In a statement following the release of its 2017 audit report on the oil and gas industry, NEITI identified the companies as the Nigerian Petroleum Development Company, NPDC, ND Western, Frontier, Dubri Oil, Newcross E&P, Platform, Pan Ocean, Shoreline and Yinka Folawiyo.
According to NEITI NPDC, ND Western, and Frontier were indicted for underpayment of $11.585 million, $6.595 million and $1.807 million gas royalty respectively; while Dubril Oil, NPDC, Newcross, ND Western and Platform were also indicted for the underpayment of oil royalty of $228,569.87, $22.835 million, $13.715 million, $9.366 million and $529,430.87 respectively.
NEITI also disclosed that Panocean, Shoreline and Yinka Folawiyo defaulted in payment of royalty in 2016.
According to NEITI, the non-payment by these companies would result to revenue loss to the federation, while it called on the Department of Petroleum Resources, DPR, to follow up and recover the outstanding sum from the companies.
It added that there was a total underpayment of $677.087 million from seven revenue streams as at 31st December, 2017, with NPDC accounting for 73 per cent of this underpayment.
The report further stated that Nigeria earned $21 billion from the oil and gas sector in 2017, representing a 23 per cent increase from the 2016 figures of $17.05 billion and 15 per cent lower than $24.79 billion inflows recorded in 2015.
Giving a breakdown of the financial flows by revenue streams, NEITI stated that crude oil and gas sales topped with about $10.19 billion, while other financial flows accounted for about $10.13 billion, adding that flows to other entities like the Niger Delta Development Commission, NDDC, Nigeria Content Development Monitoring Board, NCDMB, among others, were $669.05 million.
In a five – year comparison of revenue flows from the oil and gas sector, the NEITI report revealed that “There was a steady decline in year-on-year revenues from 2013 to 2016, with the sharpest drop of 55 per cent in 2015 compared to the preceding year. The year under review experienced a 23 per cent increase in revenues 23 per cent from $17.055 billion in 2016 to $20.988 billion in 2017. In effect, 2017 witnessed a halt in the steady revenue decline the sector has experienced since 2013.
“The report also showed that inflows from the Nigeria Liquefied Natural Gas as dividend, interest and loan repayment were $834 million.
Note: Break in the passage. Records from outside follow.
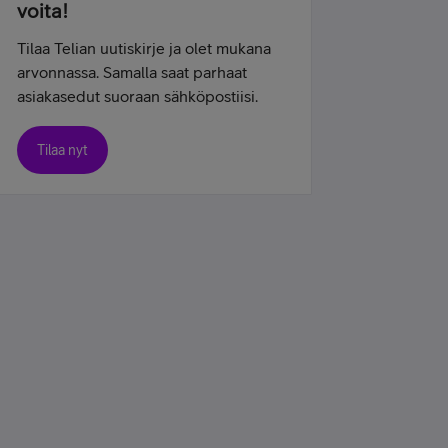
voita!
Tilaa Telian uutiskirje ja olet mukana
arvonnassa. Samalla saat parhaat
asiakasedut suoraan sähköpostiisi.
Tilaa nyt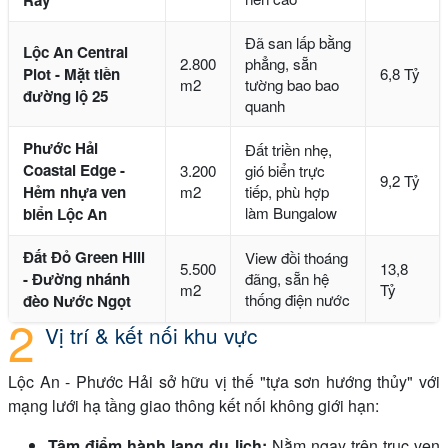
Đã san lấp bằng
Lộc An Central
2.800
phẳng, sẵn
Plot - Mặt tiền
6,8 Tỷ
m2
tường bao bao
đường lộ 25
quanh
Phước Hải
Đất triền nhẹ,
Coastal Edge -
3.200
gió biển trực
9,2 Tỷ
Hẻm nhựa ven
m2
tiếp, phù hợp
làm Bungalow
biển Lộc An
Đất Đỏ Green Hill
View đồi thoáng
5.500
13,8
- Đường nhánh
đãng, sẵn hệ
m2
Tỷ
thống điện nước
đèo Nước Ngọt
Vị trí & kết nối khu vực
Lộc An - Phước Hải sở hữu vị thế "tựa sơn hướng thủy" với
mạng lưới hạ tầng giao thông kết nối không giới hạn:
Tâm điểm hành lang du lịch:
Nằm ngay trên trục ven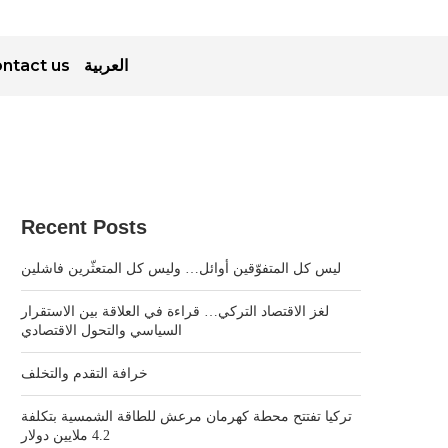
ntact us
العربية
Recent Posts
ليس كل المتفوّقين أوائل… وليس كل المتعثّرين فاشلين
لغز الاقتصاد التركي… قراءة في العلاقة بين الاستقرار
السياسي والتحول الاقتصادي
خرافة التقدم والتخلف
تركيا تفتتح محطة كهرمان مرعش للطاقة الشمسية بتكلفة
4.2 ملايين دولار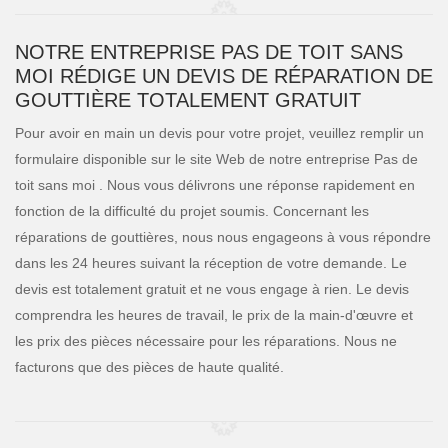
NOTRE ENTREPRISE PAS DE TOIT SANS
MOI RÉDIGE UN DEVIS DE RÉPARATION DE
GOUTTIÈRE TOTALEMENT GRATUIT
Pour avoir en main un devis pour votre projet, veuillez remplir un
formulaire disponible sur le site Web de notre entreprise Pas de
toit sans moi . Nous vous délivrons une réponse rapidement en
fonction de la difficulté du projet soumis. Concernant les
réparations de gouttières, nous nous engageons à vous répondre
dans les 24 heures suivant la réception de votre demande. Le
devis est totalement gratuit et ne vous engage à rien. Le devis
comprendra les heures de travail, le prix de la main-d'œuvre et
les prix des pièces nécessaire pour les réparations. Nous ne
facturons que des pièces de haute qualité.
This indicates a significant increase of 114 per cent from the 2016 figures of $390 million.”
It added that, “In relation to oil production during the period under review a marginal increase of 4.75 per cent, 690,465 million barrels, mbbls, as against the 659,137mbbls produced in 2016.
“The significant increase in revenues when compared to the increase in production volumes was as a result of the increase in oil prices. The report further pointed out that average crude oil price was higher in 2017. It was sold for an average of $54.44 as against the $43.73 in 2016, and this signifies an increase of 24.5 per cent.”
On production arrangements in terms of volumes, NEITI noted that joint venture, JV, and production sharing contracts, PSC, produced 305mbbls and 303mbbls, while others such as service contracts, marginal fields and sole risks accounted for the balance.
According to the report, Sole Risk operations produced the highest percentage increase of 114 per cent, and Marginal Field operations witnessed an increase of 32 per cent in the year under review.
It stated that, “Overall production from the JV companies increased by 16.199mbbls, indicating a 6% increase from 2016 volumes. On the contrary, PSC and SC operations suffered volume reductions of 6% and 31% respectively”.
“In 2017, the total gas production was 3.495 billion standard cubic feet, SCF, from all arrangements, slightly higher than 2016 production of 3.051 billion SCF by 15 per cent. The total volume of gas flared in 2017 increased by 23 per cent and gas utilization saw a significant jump of 32 per cent when compared to 2016 volumes”.